SELECT <column_name/*> FROM <table_name> ORDER BY RAND() LIMIT 1
while the above statement works fine on smaller table – generally 10000 records and below (depending on your processor speed), when its confronted with huge table, the statement just could not make it. Just to give you some imagination, I start using one of those statement and while waiting for the result, I can go to vending machine, grab a coke and come back, finish half a bottle of coke before stopping the process out of frustration.

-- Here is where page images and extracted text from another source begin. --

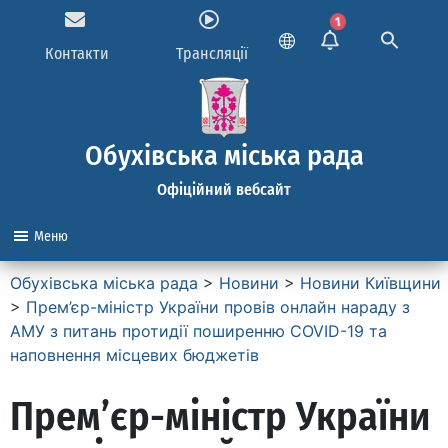
1
Контакти
Трансляції
Обухівська міська рада
Офіційний вебсайт
Меню
Обухівська міська рада
>
Новини
>
Новини Київщини
>
Прем’єр-міністр України провів онлайн нараду з
АМУ з питань протидії поширенню COVID-19 та
наповнення місцевих бюджетів
Прем’єр-міністр України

After much tweaking and such, I realized that some statement are more size-conscious than the other. The trick is that using several statements which are less size-conscious to gather much needed parameter to assist statement that are more size conscious by increasing its … specifity (TODO: rephrase this paragraph)

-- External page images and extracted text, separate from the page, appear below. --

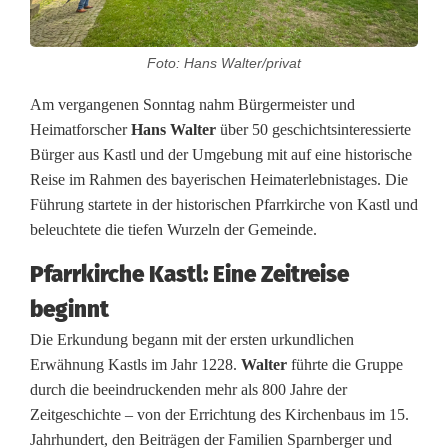
n
t
Foto: Hans Walter/privat
d
Am vergangenen Sonntag nahm Bürgermeister und
e
Heimatforscher
Hans Walter
über 50 geschichtsinteressierte
c
Bürger aus Kastl und der Umgebung mit auf eine historische
Reise im Rahmen des bayerischen Heimaterlebnistages. Die
k
Führung startete in der historischen Pfarrkirche von Kastl und
t
beleuchtete die tiefen Wurzeln der Gemeinde.
:
Pfarrkirche Kastl: Eine Zeitreise
Z
beginnt
e
Die Erkundung begann mit der ersten urkundlichen
Erwähnung Kastls im Jahr 1228.
Walter
führte die Gruppe
i
durch die beeindruckenden mehr als 800 Jahre der
t
Zeitgeschichte – von der Errichtung des Kirchenbaus im 15.
Jahrhundert, den Beiträgen der Familien Sparnberger und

I implement these principles using Java and the result can be seen below
public synchronized PhotoBean getRandomPhoto() throws DAOException {
Connection con = null;
try {
con = getConnection();
PreparedStatement pstmt1 = con
.prepareStatement("SELECT max(`id`) AS max_id FROM photos;");
ResultSet rs1 = pstmt1.executeQuery();
//this to to null-proof the logic
int max_id = 22101985;
int randomId = 22; // put some real ID just to make sure
while (rs1.next()) {
max_id = rs1.getInt("max_id");
}
Random randomGenerator = new Random();
randomId = randomGenerator.nextInt(max_id);
PreparedStatement pstmt2 = con
.prepareStatement("SELECT * FROM photos WHERE `id` >= ? ORDER BY `id` ASC LIMIT 1");
pstmt2.setInt(1, randomId);
ResultSet rs = pstmt2.executeQuery();
PhotoBean tmpPhoto = new PhotoBean();
while (rs.next()) {
tmpPhoto.setPhotoId(rs.getString("photo_id"));
//... more
}
//ps: you can use just one pstmt and it will be no problem as its executed separately but i am just too lazy
pstmt1.close();
pstmt2.close();
releaseConnection(con);
return tmpPhoto;
} catch (Exception e) {
//... more
}